TASK: Where in the data below does the word "labels" appear? Copy every line that has it.

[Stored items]
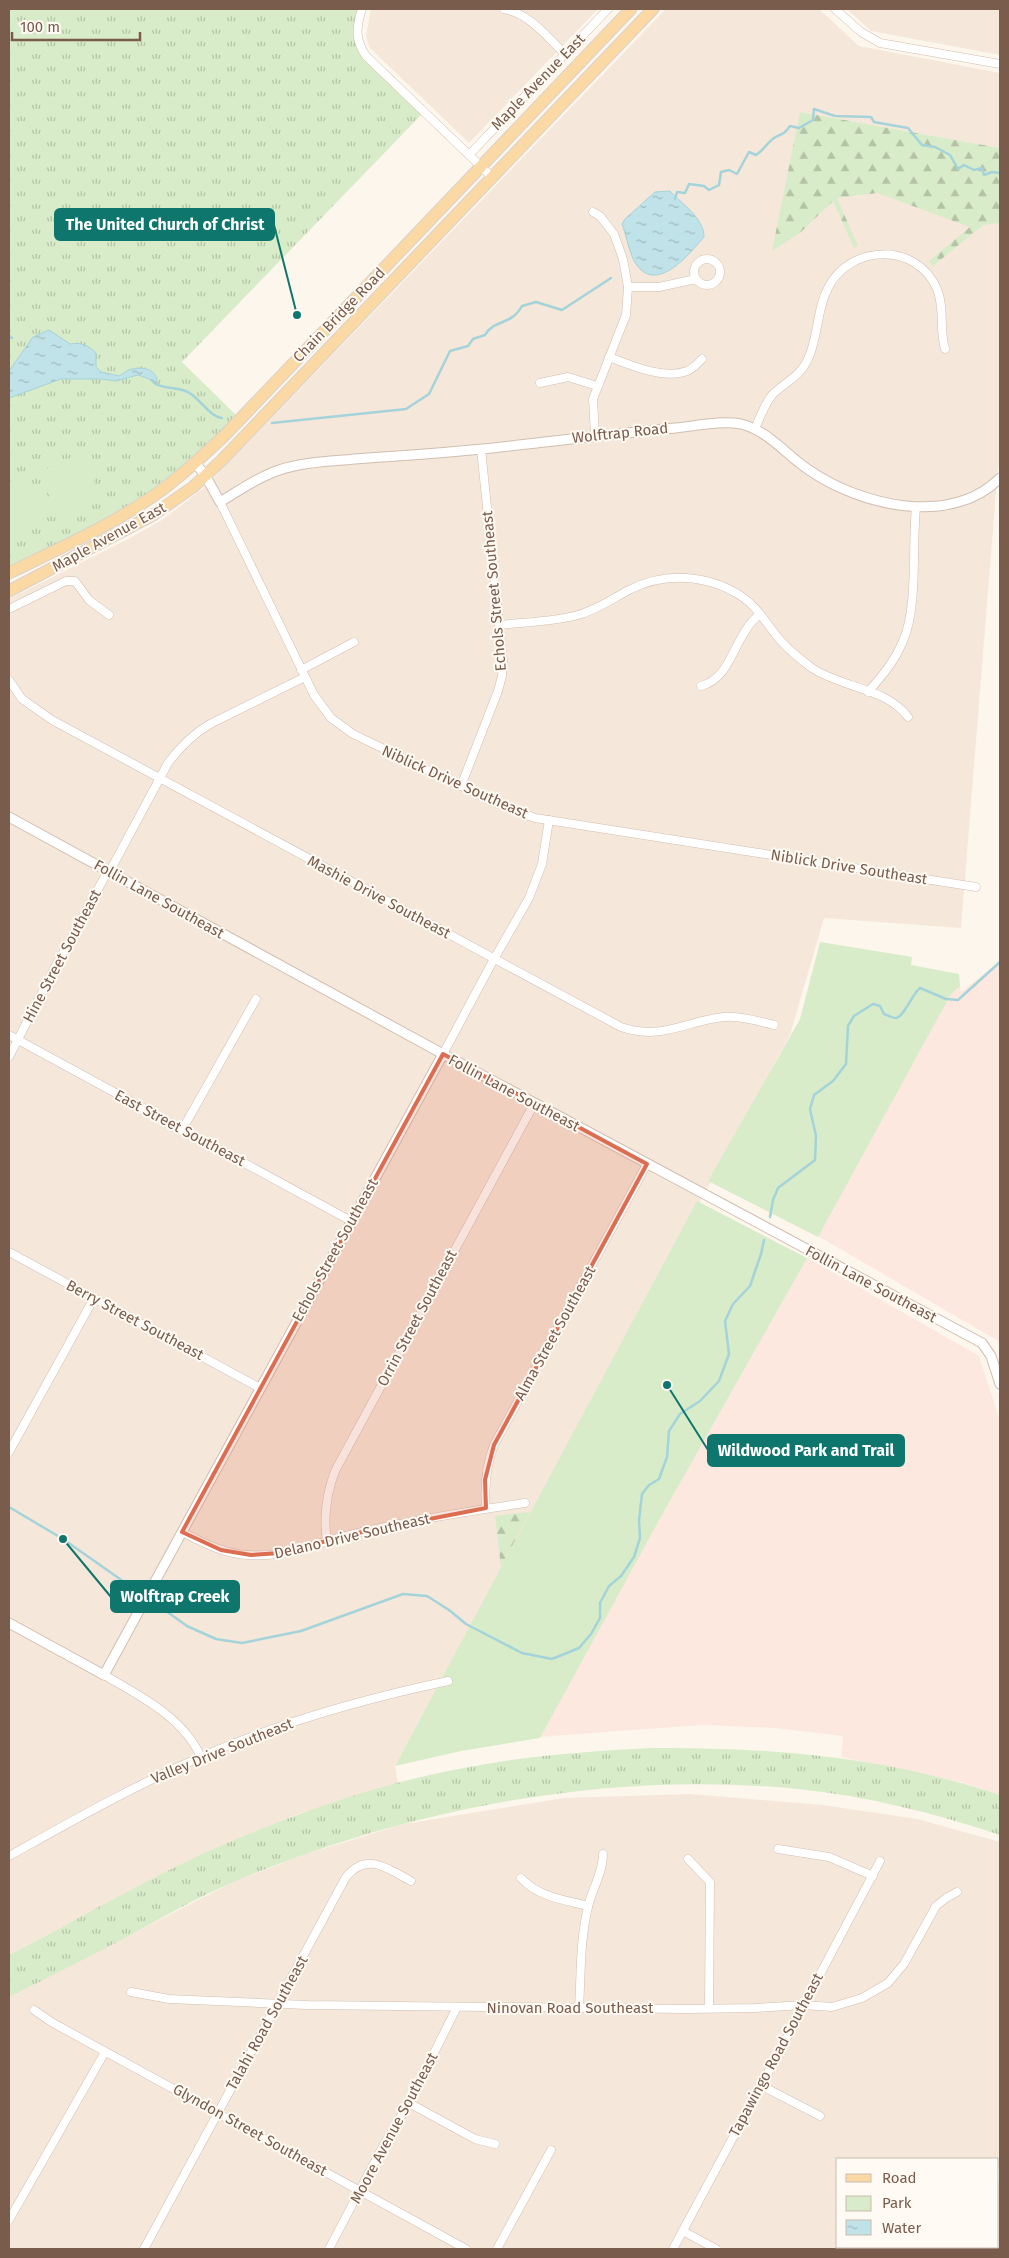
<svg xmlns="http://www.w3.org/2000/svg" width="1009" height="2258" viewBox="0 0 1009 2258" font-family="'Fira Sans',sans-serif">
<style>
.residential{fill:#f5e8da;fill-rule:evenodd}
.commercial{fill:#fde8e0}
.grass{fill:url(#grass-tufts)}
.forest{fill:url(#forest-firs)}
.park{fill:#d8ecc9}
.water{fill:url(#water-ripples);stroke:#a5d3da}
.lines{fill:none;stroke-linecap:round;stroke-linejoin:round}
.stream{stroke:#a5d3da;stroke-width:2.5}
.minor-casing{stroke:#d1beb0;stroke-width:9}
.tertiary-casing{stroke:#d1beb0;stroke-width:11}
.primary-casing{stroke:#dad1cd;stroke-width:13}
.minor{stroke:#fff;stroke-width:8}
.tertiary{stroke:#fff;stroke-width:9}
.primary{stroke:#fbd9a5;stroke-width:11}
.marked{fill:#dc6d51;fill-opacity:0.2;stroke:#dc6d51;stroke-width:4;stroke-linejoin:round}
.labels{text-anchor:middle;stroke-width:4;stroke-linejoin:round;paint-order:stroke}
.street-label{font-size:15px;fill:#7a5c4d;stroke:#fffaf3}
.leader{fill:none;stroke:#0f766e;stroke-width:2}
.callout-dot{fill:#0f766e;stroke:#fffaf3;stroke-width:2}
.callout{fill:#0f766e;stroke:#0f766e;stroke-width:2}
.callout-label{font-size:16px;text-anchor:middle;font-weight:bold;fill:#fff}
</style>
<defs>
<pattern id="grass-tufts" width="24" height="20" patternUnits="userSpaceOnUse" patternTransform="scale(1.25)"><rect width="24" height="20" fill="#d8ecc9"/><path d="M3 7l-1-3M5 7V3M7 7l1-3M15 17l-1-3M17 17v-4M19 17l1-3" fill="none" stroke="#b4c2a5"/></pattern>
<pattern id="forest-firs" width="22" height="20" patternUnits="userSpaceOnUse" patternTransform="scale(1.25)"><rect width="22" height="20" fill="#d8ecc9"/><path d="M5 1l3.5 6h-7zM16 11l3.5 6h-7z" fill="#b4c2a5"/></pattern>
<pattern id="water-ripples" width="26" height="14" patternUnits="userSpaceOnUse" patternTransform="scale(1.25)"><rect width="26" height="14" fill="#bfe3e8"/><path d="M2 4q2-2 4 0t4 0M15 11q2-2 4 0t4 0" fill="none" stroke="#a0bbbe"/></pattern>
</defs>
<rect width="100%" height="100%" fill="#fdf6ec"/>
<g class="residential">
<path d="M371 9H598L469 143 369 47 366 36Z"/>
<path d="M666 9H819L859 46 1000 73V148L800 112 1000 201V464L998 467 961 928 824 918 790 1035 395 1766 398 1783 298 1814 232 1841 153 1879 9 1955V599L130 538 162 520 205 487Z"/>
<path d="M847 9H1000V55L871 31Z"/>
<path d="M689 1794 823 1805 917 1819 1000 1842V2249H9V1997L233 1882 306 1854 404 1824 564 1798ZM838 2159H998V2247H838Z"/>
</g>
<g class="commercial">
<path d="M1000 961V1342L818 1236 950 993 960 985 961 992Z"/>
<path d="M806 1257 979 1356 1000 1421V1795L961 1782 841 1757 843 1736 775 1728 702 1725 539 1737 585 1652Z"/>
</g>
<g class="grass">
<path d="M9 9H362L359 44 424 112 182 362 240 419 153 496 9 572Z"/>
<path d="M651 1748C769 1747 888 1757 1000 1795V1835C934 1813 867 1796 797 1789 609 1770 410 1808 236 1881 198 1897 161 1918 125 1938 86 1958 48 1978 9 1997V1955C83 1917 156 1873 234 1840 317 1805 404 1776 493 1763 546 1754 598 1751 651 1748Z"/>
</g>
<g class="forest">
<path d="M800 112 1000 148V223L983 225 933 266 929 261 970 227 877 193 837 198 858 246 854 248 833 201 801 232 772 251Z"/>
<path d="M530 1512 501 1567 495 1516Z"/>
</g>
<g class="park">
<path d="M81 453 100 496 57 515 39 472Z"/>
<path d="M29 477 47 518 9 535V486Z"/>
<path d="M820 942 912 957 911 965 959 974 960 986 951 994 818 1237 708 1181 800 1019Z"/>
<path d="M697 1201 807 1258 663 1513 540 1738 461 1751 395 1766Z"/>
</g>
<g class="water">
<path d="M670 191C682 204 704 218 704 237 690 253 657 295 636 264 630 256 626 234 622 224L625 219 655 192Z"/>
<path d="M49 330 70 344C81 342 88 345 96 353V367L101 372 119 376C123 374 128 369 133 369 146 366 159 371 157 386L149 379 138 375 116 381 101 379H61L9 398V371L33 337Z"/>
</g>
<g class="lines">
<g class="stream">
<path d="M675 199 677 192 685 193 689 184 704 186 709 190 719 185 721 172 729 170 737 174 749 152 756 155C763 151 767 143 774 138 782 133 783 136 790 126L799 128 813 120 814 109 835 116 871 117 874 122 908 128 922 145 935 147 950 155 958 169 964 165 974 170 982 168 984 175 992 172 1000 173"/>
<path d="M9 336 12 338"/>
<path d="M156 384C167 390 180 386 191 394 201 401 211 417 222 418"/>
<path d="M272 423 406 409 429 394 450 351 468 346 473 339 485 335C494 319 511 326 522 306L536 302 562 310 611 278"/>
<path d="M770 1217 773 1200 778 1188 815 1160 816 1136 810 1109 814 1095 833 1081 846 1064 848 1026 854 1016 873 1004 880 1006 884 1014C887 1015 893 1018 896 1018 904 1017 912 994 920 988L946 999 958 1000 1000 962"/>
<path d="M9 1507 63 1539 137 1591"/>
<path d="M159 1606 187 1626 216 1639 242 1643 301 1631 403 1594 427 1596 449 1610 466 1624 522 1653 552 1659 579 1648 591 1634 600 1618V1603L609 1586 621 1576 634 1557 640 1538 639 1520 642 1494 649 1485 659 1479 667 1457 669 1431 680 1414 700 1401 719 1381 729 1354 725 1321 733 1304 750 1286 761 1254 764 1240"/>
</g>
<defs>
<g id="minor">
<path d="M362 9C356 27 355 40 366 56L492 177"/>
<path d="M504 9C529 13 547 37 565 54"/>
<path d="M835 9 861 32 880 43 1000 64"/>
<path d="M469 155 608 9"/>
<path d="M593 212 600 216 614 234 623 259 628 287 626 315 593 399 595 435"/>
<circle cx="707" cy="272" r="13"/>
<path d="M628 287H659L696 279"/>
<path d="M609 357C631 365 663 380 687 371 693 369 698 363 702 359"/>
<path d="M540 383 568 377 597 386"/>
<path d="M755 429C760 417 764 405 772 395 784 383 800 376 807 361 819 338 816 310 828 288 850 244 917 242 937 289 945 309 939 329 945 349"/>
<path d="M220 502 314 695 331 718 353 734 496 803 535 818 976 887"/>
<path d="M9 609 66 581H75L89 600 109 615"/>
<path d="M499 625C525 622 553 622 578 615 596 610 612 599 629 590 664 572 707 574 741 596 758 607 767 625 781 641 790 651 801 660 812 668 842 688 887 688 908 717"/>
<path d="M301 670 354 642"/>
<path d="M9 680 22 699 52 720 621 1027C661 1041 685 1021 724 1017 741 1016 758 1021 774 1025"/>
<path d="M701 686C733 678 733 635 760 614"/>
<path d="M868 692C882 676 895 661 903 641 918 608 912 545 916 507"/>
<path d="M461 786 498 691 502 676 503 662 481 449"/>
<path d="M9 1035 351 1221"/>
<path d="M443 1054 494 959 529 898 542 864 549 820"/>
<path d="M9 1057 54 969 108 871 111 869 168 763C180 747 193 734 210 724L305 677"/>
<path d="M182 1130 256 999"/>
<path d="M9 1252 260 1388"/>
<path d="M9 1452 94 1298"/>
<path d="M486 1508C484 1485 486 1466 494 1445L647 1164"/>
<path d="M182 1532C204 1543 224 1554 249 1555 286 1558 322 1541 357 1533 412 1520 469 1511 525 1503"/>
<path d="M327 1541C323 1516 326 1495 335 1471L534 1104"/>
<path d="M104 1675C140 1696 183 1717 201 1757"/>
<path d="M778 1849 829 1857 873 1876"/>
<path d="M9 1856C72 1821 135 1785 201 1757 281 1722 363 1699 448 1681"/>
<path d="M688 1859 710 1882 709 2008"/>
<path d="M521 1878C538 1897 565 1900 588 1906"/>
<path d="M131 1992 169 1999 307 2005 688 2009 755 2008 804 2005 832 2007 862 1998 888 1983 904 1964 936 1906 946 1898 957 1892"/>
<path d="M579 2008C581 1975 580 1939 588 1907 592 1889 603 1873 603 1854"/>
<path d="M34 2010 53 2023 466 2249"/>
<path d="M762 2086 820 2116"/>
<path d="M409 2103 475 2139 495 2144"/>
<path d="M998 2177 1000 2172"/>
<path d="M9 2220 105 2052"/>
<path d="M683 2231 716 2249"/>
<path d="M144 2249 346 1877C367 1851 388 1869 411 1881"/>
<path d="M329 2249 382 2148 409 2103 457 2007"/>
<path d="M497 2249 551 2150"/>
<path d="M673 2249C743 2120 812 1991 880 1861"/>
<path d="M958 2249 960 2247"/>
</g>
<g id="tertiary">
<path d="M195 463 205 475 220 502C243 488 267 471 294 466 314 461 335 461 355 459 398 456 440 453 483 449 547 442 611 434 676 428 696 426 721 420 741 424 769 431 786 455 809 470 861 506 951 527 1000 478"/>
<path d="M9 817 443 1054 982 1343 991 1356 1000 1384"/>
<path d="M9 1623 104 1675 443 1054"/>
</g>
<g id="primary">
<path d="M9 573C58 549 110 526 155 495 180 477 203 456 225 435L631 9"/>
<path d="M9 591 153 515 193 487 221 461 653 9"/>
</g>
</defs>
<use href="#minor" class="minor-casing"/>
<use href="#tertiary" class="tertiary-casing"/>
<use href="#primary" class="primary-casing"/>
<use href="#minor" class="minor"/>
<use href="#tertiary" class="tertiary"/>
<use href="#primary" class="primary"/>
</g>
<path class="marked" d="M443 1054 647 1164 494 1445 485 1480 486 1508 358 1533 280 1553 251 1555 221 1550 182 1532Z"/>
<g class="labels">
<g class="street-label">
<text transform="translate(538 82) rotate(-46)" y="5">Maple Avenue East</text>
<text transform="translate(339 315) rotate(-46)" y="5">Chain Bridge Road</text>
<text transform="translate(620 433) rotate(-6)" y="5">Wolftrap Road</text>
<text transform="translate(109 537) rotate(-29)" y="5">Maple Avenue East</text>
<text transform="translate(494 591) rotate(-95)" y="5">Echols Street Southeast</text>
<text transform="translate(455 782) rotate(24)" y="5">Niblick Drive Southeast</text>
<text transform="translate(849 867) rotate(9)" y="5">Niblick Drive Southeast</text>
<text transform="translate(379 897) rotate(28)" y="5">Mashie Drive Southeast</text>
<text transform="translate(159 899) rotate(29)" y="5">Follin Lane Southeast</text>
<text transform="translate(62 956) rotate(-62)" y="5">Hine Street Southeast</text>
<text transform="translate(514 1093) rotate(28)" y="5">Follin Lane Southeast</text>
<text transform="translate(180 1128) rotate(28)" y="5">East Street Southeast</text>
<text transform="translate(335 1250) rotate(-61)" y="5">Echols Street Southeast</text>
<text transform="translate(871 1284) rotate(28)" y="5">Follin Lane Southeast</text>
<text transform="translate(417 1318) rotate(-62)" y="5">Orrin Street Southeast</text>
<text transform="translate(135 1320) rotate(28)" y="5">Berry Street Southeast</text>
<text transform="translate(555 1333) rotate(-61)" y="5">Alma Street Southeast</text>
<text transform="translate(352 1536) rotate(-13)" y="5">Delano Drive Southeast</text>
<text transform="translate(222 1751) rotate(-22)" y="5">Valley Drive Southeast</text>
<text x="570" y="2013">Ninovan Road Southeast</text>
<text transform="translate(267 2023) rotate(-61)" y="5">Talahi Road Southeast</text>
<text transform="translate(776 2055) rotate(-62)" y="5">Tapawingo Road Southeast</text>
<text transform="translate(394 2128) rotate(-62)" y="5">Moore Avenue Southeast</text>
<text transform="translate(250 2130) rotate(29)" y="5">Glyndon Street Southeast</text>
</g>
</g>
<path class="leader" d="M297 315L274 225M667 1385L708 1450M63 1539L111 1597"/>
<g class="callout-dot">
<circle cx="297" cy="315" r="5"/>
<circle cx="667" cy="1385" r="5"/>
<circle cx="63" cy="1539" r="5"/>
</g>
<g class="callout">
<rect x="55" y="209" width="219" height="31" rx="5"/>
<rect x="708" y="1435" width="196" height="31" rx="5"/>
<rect x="111" y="1581" width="128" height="31" rx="5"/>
</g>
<g class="callout-label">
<text x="165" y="230">The United Church of Christ</text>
<text x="806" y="1456">Wildwood Park and Trail</text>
<text x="175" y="1602">Wolftrap Creek</text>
</g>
<rect width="1009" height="2258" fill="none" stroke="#7a5c4d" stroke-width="20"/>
<rect x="836" y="2158" width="162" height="90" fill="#fffaf3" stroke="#cabbb1"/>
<rect x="846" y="2174" width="25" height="8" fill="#fbd9a5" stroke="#cabbb1"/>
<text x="882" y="2183" font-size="15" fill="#7a5c4d">Road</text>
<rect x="846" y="2196" width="25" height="15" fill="#d8ecc9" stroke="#cabbb1"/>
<text x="882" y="2208" font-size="15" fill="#7a5c4d">Park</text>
<rect x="846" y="2220" width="25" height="15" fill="url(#water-ripples)" stroke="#cabbb1"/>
<text x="882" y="2233" font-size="15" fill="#7a5c4d">Water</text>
<path d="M12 32v8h128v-8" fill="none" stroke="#7a5c4d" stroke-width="2.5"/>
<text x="20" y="32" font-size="15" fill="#7a5c4d" stroke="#fffaf3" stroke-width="4" paint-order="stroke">100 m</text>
</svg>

FINISHED TASK:
.labels{text-anchor:middle;stroke-width:4;stroke-linejoin:round;paint-order:stroke}
<g class="labels">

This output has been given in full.